Re: ...can't help, but let me muddy the waters a bit. ;-) ...
- To: mathgroup at smc.vnet.net
- Subject: [mg23253] Re: [mg23222] ...can't help, but let me muddy the waters a bit. ;-) ...
- From: "Mark Harder" <harderm at ucs.orst.edu>
- Date: Sat, 29 Apr 2000 22:04:58 -0400 (EDT)

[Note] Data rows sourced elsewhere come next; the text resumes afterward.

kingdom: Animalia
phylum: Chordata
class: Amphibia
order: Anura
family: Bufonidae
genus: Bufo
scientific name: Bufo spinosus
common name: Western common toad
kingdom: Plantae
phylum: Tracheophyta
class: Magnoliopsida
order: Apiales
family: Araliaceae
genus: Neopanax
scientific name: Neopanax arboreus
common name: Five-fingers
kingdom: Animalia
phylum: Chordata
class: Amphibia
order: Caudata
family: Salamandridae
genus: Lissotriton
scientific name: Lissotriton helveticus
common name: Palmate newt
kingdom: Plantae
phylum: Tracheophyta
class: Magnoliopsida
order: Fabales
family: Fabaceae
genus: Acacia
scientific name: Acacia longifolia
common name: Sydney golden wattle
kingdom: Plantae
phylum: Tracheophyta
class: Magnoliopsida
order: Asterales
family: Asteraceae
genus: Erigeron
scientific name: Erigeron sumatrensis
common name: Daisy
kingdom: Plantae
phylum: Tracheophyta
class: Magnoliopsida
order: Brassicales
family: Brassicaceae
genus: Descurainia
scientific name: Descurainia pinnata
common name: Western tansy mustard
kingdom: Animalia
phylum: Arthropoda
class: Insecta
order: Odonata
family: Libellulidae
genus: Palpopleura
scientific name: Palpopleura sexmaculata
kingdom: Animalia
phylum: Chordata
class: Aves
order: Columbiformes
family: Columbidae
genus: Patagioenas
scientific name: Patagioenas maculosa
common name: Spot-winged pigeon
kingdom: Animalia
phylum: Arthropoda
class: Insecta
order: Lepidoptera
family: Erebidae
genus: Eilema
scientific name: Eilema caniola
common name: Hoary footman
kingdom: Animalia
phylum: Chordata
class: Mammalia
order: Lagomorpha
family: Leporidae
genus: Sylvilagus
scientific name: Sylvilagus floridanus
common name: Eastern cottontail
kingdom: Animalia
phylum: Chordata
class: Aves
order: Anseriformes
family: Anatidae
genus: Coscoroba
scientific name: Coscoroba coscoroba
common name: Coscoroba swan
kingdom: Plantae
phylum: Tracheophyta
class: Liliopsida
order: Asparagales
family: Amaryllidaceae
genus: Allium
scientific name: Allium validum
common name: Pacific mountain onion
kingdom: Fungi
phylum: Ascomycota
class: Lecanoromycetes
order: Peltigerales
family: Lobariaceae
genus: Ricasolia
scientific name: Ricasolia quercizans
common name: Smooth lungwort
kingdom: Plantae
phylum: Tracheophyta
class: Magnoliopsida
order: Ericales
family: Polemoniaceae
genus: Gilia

- Sender: owner-wri-mathgroup at wolfram.com
In mg 23222, Zeno wrote: >I symbolically integrated the function..(x^2*(x-1))^(1/3) with respect to >x. > >There is in the answer... Hypergeometric2F1[2/3,2/3,5/3,x] > >I can do nothing more with that..it just returns it. A Hypergeometric2F1 >with different parameters like Hypergeometric2F1[2,2,5,x] gives an answer. I >am using version 3. Is Mathematica unable to compute it? > >I can get the Integral with out the Hypergeometric function on the TI-92+, >(it gives the answer in a different for using Tan, etc.) but I still would >like to work with the Mathematica answer. > I tried working on this, and came up with the following interesting results, however I know nothing about the mathematically correct analysis of this problem, so I am showing my work for comment. Apparently Mathematica is following a general rule for finding indefinite integrals of this form: In[44]:= genl = Integrate[Power[x^2 (x - 1), n], x] // InputForm Out[44]//InputForm= (x*((-1 + x)*x^2)^n*Hypergeometric2F1[1 + 2*n, -n, 2 + 2*n, x])/ ((1 + 2*n)*(1 - x)^n) .. and although it involves the Hypergeometric Function, we *can* do things with this, using replacement rules: In[31]:=genl /. x -> 0 Out[31]=0 Now evidently Mathematica is doing some algebra on the general expression when evaluating, because the expression genl above should be indeterminate for x=0 and x=1, (test this by replacing n->1/3 *first*, & *then* x->1 ; or just try to evaluate Zeno's expression at x=1 !!). Here's what I get when I replace x in genl by 1: In[34]:=genl /. x -> 1 Out[34]= (Gamma[1 + n]*Gamma[2 + 2*n])/((1 + 2*n)*Gamma[2 + 3*n]) Now let n=1/3, we get: In[49]:=(% /. n -> 1/3) // InputForm Out[49]//InputForm=(3*Gamma[4/3]*Gamma[8/3])/10 Now evaluate numerically: In[36]:=N[%] Out[36]=0.403067 I have no idea if this answer is valid or not!! Has Mathematica helped me out by performing a rearrangement, which casts the function in a form without a singularity at x=1, *or* has Mathematica helped me to deceive myself in letting me generate a general solution to the integral which for some values of x & n gives integrals that evaluate when they shouldn't ?????